◆ Okuma Parçası ◆
————————

Vicdani kanının oluştuğu duruşma sürecini yansıtan tutanaklar, belgeler ve gerekçe içeriğine göre yapılan incelemede;
Yükletilen suçun sanık tarafından işlendiğinin kanuna uygun olarak yürütülen duruşma sonucu saptandığı, bütün kanıtlarla aşamalarda ileri sürülen iddia ve savunmaların temyiz denetimini sağlayacak biçimde ve eksiksiz sergilendiği, özleri değiştirilmeksizin tartışıldığı, vicdani kanının kesin, tutarlı ve çelişmeyen verilere dayandırıldığı,
Eylemin doğru olarak nitelendirildiği ve Kanun’da öngörülen suç tipine uyduğu,
Anlaşılmış ve ileri sürülen başkaca temyiz nedenleri yerinde görülmediği gibi hükmü etkileyecek oranda hukuka aykırılığa da rastlanmamıştır.

————————

◆ Sağlanan Veriler ◆

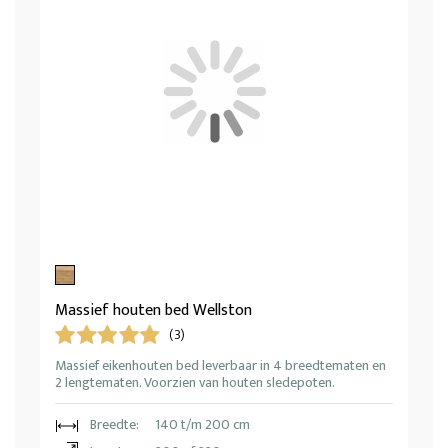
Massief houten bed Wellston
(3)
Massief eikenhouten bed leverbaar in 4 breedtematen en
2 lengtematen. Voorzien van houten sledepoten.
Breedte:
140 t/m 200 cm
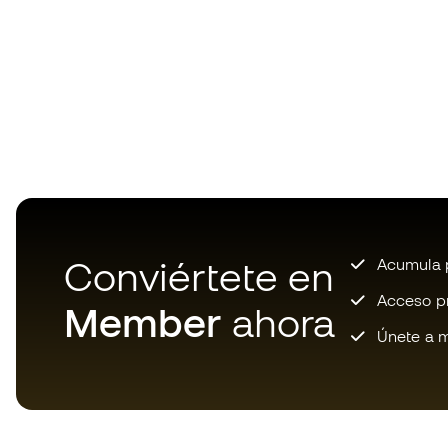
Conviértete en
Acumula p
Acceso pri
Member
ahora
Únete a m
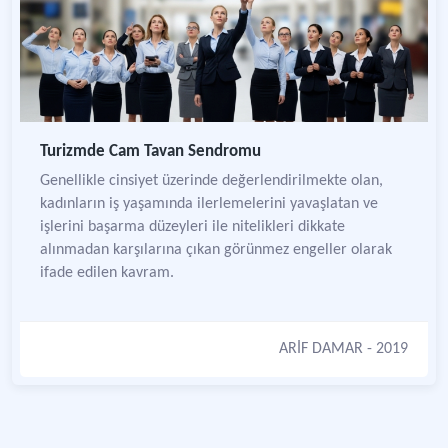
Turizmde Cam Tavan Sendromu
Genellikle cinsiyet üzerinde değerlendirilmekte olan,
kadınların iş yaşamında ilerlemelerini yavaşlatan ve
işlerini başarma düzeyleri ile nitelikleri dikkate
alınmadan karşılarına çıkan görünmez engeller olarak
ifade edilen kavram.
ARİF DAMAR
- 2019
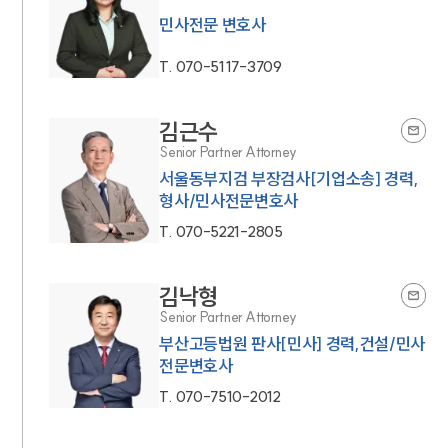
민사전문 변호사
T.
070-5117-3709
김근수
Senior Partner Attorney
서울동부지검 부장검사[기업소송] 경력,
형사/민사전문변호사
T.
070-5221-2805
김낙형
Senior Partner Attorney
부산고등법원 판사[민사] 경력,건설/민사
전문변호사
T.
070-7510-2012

————————

Karar metninin "Vicdani kanının oluştuğu" sözcükleriyle açılıp "aykırılığa da rastlanmamıştır." sözcükleriyle kapanan bölümünü, "eksiksiz" yerine "tam olarak" getirerek yeniden yazın.

Vicdani kanının oluştuğu duruşma sürecini yansıtan tutanaklar, belgeler ve gerekçe içeriğine göre yapılan incelemede;
Yükletilen suçun sanık tarafından işlendiğinin kanuna uygun olarak yürütülen duruşma sonucu saptandığı, bütün kanıtlarla aşamalarda ileri sürülen iddia ve savunmaların temyiz denetimini sağlayacak biçimde ve tam olarak sergilendiği, özleri değiştirilmeksizin tartışıldığı, vicdani kanının kesin, tutarlı ve çelişmeyen verilere dayandırıldığı,
Eylemin doğru olarak nitelendirildiği ve Kanun’da öngörülen suç tipine uyduğu,
Anlaşılmış ve ileri sürülen başkaca temyiz nedenleri yerinde görülmediği gibi hükmü etkileyecek oranda hukuka aykırılığa da rastlanmamıştır.